“You don’t need to feel sorry for me – but you DO need to accommodate me”: a provocation for Disability Pride Month

Content note: brief references to bullying; non-clerical abuse; psychosis. 

I have heard voices since I was 5 years old, but the voices I heard from ages 5 - 20 were not psychosis: it’s just the way my brain operates. I had no issues attending church, for example; I’d go regularly with my family pre-university and was part of my parish community. The voices, whilst always there, were mild and consistent in what they said. This all changed drastically when I began studying at the University of Oxford in 2007. My voices exploded and quickly evolved into something much more powerful than before. I was simultaneously struggling to keep myself safe, whilst having very vivid experiences of God, the Blessed Virgin Mary, and Satan - all inside the one same, small building. I struggled to fit into the Roman Catholic chaplaincy’s devout student community, but equally had no idea what to do or say in my college chapel’s Anglican evensong (I could have really done with SCM Connect!). Everything felt alien; bullying from students and staff alike during my first two years only compounded the feeling that I didn’t belong there – or anywhere, really.

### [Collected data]
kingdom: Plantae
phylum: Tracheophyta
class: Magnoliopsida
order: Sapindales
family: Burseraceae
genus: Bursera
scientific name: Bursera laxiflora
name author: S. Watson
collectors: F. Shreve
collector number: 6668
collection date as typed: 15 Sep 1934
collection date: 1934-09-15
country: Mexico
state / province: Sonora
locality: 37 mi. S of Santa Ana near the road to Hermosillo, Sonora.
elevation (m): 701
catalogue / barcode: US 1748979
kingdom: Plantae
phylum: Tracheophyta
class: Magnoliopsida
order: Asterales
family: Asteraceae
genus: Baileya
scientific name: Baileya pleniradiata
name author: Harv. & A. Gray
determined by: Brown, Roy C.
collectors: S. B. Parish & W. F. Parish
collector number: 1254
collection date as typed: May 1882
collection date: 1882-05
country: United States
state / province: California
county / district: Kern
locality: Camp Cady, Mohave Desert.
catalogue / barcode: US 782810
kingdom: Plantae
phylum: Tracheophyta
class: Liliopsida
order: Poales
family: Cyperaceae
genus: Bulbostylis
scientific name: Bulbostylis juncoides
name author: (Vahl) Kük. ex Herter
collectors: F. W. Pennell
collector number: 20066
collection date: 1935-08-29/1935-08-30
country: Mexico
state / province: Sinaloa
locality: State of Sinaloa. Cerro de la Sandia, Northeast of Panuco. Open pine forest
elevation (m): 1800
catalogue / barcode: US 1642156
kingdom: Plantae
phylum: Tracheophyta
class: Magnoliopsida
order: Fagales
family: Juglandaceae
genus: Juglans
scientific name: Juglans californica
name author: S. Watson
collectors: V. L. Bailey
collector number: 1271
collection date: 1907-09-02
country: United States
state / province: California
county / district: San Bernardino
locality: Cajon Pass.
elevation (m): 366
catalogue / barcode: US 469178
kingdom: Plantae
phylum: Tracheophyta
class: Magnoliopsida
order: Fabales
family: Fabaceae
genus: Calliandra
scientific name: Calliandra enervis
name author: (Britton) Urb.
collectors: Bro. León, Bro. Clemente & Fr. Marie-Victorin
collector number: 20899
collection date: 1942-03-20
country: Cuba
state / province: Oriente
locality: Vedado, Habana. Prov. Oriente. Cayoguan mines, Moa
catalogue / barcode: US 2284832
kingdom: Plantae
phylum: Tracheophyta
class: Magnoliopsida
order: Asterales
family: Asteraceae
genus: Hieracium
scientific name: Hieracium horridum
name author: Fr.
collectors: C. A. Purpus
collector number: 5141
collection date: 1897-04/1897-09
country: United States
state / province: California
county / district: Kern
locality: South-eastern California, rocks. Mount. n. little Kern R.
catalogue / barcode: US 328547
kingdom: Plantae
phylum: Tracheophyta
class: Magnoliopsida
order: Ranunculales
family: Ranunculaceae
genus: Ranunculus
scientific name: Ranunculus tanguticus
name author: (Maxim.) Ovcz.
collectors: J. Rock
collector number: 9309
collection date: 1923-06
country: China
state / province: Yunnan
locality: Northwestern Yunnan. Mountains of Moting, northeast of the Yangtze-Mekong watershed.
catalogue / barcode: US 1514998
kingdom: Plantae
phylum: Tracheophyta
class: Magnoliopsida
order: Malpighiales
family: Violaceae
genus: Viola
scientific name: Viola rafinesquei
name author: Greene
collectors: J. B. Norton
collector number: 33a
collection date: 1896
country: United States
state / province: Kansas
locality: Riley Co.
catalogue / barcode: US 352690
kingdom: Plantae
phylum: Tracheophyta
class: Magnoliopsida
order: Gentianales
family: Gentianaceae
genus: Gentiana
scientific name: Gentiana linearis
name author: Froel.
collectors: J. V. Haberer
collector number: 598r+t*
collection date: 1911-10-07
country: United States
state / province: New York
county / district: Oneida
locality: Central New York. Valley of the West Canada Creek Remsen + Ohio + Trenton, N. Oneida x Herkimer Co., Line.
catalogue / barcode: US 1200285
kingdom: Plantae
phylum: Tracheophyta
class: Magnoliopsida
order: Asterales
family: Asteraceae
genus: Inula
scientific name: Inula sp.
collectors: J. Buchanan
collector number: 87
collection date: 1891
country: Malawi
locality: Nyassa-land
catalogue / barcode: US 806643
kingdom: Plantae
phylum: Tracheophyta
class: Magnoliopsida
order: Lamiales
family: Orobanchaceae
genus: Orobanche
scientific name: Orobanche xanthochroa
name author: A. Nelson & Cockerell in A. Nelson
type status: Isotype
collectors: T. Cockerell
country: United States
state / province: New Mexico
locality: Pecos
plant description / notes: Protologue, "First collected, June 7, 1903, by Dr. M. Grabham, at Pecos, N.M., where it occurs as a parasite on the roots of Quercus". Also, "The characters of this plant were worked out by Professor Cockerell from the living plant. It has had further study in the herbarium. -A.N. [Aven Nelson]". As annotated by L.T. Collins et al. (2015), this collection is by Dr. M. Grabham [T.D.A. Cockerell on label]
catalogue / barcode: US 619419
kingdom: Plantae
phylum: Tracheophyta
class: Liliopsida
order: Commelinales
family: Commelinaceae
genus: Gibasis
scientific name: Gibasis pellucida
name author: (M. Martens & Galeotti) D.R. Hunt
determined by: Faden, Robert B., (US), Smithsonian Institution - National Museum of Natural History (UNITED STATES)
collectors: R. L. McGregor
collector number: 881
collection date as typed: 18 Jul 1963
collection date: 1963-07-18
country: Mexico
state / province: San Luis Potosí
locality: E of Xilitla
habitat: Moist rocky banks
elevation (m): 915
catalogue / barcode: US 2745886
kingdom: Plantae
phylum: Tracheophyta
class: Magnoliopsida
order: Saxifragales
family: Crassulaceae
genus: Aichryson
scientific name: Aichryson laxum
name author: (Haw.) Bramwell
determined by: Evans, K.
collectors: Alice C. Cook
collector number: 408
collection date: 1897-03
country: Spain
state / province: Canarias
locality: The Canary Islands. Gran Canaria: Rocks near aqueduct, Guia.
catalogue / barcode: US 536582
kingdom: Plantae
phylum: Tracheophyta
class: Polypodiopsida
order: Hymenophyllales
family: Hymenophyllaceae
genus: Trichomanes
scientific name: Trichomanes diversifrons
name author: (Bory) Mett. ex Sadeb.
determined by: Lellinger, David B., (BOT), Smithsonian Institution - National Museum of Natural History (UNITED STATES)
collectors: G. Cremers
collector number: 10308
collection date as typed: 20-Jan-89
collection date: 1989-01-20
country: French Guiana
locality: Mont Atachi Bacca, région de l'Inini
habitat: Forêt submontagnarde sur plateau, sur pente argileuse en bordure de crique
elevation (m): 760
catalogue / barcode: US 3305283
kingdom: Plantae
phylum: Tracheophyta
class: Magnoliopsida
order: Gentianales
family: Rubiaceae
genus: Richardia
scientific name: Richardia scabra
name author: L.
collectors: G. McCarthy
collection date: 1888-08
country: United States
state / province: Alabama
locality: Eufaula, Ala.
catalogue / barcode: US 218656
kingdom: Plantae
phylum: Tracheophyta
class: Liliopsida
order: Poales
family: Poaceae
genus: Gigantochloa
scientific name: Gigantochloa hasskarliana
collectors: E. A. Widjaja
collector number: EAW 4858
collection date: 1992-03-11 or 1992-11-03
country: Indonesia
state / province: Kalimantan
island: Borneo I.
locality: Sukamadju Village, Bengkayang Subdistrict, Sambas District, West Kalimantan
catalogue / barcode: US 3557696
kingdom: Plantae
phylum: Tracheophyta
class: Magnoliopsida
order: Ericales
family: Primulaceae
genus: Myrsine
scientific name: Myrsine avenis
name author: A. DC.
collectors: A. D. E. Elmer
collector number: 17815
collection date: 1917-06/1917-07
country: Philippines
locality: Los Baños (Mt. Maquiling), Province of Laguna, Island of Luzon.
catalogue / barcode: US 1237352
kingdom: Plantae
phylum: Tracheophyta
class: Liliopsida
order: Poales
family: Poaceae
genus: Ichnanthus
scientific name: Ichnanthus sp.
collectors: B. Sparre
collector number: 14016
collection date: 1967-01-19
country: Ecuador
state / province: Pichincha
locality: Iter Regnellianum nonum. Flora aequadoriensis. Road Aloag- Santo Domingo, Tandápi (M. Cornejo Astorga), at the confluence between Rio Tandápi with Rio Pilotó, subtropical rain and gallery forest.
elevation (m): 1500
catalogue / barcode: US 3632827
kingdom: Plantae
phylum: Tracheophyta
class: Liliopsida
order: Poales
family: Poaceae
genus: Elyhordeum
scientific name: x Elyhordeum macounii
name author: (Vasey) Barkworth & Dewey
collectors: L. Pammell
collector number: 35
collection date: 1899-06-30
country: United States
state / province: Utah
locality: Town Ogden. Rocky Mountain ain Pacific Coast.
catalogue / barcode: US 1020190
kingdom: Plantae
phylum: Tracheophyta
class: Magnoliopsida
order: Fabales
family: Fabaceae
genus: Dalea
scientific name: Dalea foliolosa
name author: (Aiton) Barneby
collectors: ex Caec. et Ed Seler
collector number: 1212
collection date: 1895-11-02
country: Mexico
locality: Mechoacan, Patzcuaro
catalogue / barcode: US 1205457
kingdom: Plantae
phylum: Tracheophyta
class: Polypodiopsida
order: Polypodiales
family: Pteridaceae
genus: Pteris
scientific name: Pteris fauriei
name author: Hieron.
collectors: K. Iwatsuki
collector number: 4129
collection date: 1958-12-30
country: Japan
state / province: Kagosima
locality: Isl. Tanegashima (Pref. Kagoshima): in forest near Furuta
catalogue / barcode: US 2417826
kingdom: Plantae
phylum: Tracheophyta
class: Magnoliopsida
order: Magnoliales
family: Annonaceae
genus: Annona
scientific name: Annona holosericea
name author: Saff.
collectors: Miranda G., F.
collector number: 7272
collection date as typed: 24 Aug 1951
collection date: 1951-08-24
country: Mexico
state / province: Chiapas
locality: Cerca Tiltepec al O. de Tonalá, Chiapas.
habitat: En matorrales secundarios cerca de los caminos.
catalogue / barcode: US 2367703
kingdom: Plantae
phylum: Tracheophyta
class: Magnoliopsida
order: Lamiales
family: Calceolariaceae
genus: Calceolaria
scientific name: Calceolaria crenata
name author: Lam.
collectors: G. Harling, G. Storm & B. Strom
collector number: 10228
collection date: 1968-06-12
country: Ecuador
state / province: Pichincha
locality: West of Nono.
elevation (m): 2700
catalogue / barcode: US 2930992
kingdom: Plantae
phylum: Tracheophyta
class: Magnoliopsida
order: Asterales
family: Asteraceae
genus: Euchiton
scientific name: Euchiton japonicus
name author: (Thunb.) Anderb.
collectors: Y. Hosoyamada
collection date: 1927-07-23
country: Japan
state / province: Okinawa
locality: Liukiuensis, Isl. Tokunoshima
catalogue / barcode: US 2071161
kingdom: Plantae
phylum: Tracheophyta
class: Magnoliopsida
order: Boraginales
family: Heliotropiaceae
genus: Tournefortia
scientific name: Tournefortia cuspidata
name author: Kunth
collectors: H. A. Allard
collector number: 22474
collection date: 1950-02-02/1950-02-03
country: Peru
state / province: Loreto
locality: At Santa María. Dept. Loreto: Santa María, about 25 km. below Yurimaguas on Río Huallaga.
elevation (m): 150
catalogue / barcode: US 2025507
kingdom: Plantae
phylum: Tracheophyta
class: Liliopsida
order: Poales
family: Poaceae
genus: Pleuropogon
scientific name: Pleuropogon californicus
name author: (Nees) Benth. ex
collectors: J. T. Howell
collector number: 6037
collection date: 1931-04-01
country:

### [WHAT THE EXERCISE ASKS]
Copy out the whole Disability Pride Month piece word for word. This material was taken from a different source than the text.

### [ANSWER FOR THE TASK]
“You don’t need to feel sorry for me – but you DO need to accommodate me”: a provocation for Disability Pride Month

Content note: brief references to bullying; non-clerical abuse; psychosis. 

I have heard voices since I was 5 years old, but the voices I heard from ages 5 - 20 were not psychosis: it’s just the way my brain operates. I had no issues attending church, for example; I’d go regularly with my family pre-university and was part of my parish community. The voices, whilst always there, were mild and consistent in what they said. This all changed drastically when I began studying at the University of Oxford in 2007. My voices exploded and quickly evolved into something much more powerful than before. I was simultaneously struggling to keep myself safe, whilst having very vivid experiences of God, the Blessed Virgin Mary, and Satan - all inside the one same, small building. I struggled to fit into the Roman Catholic chaplaincy’s devout student community, but equally had no idea what to do or say in my college chapel’s Anglican evensong (I could have really done with SCM Connect!). Everything felt alien; bullying from students and staff alike during my first two years only compounded the feeling that I didn’t belong there – or anywhere, really.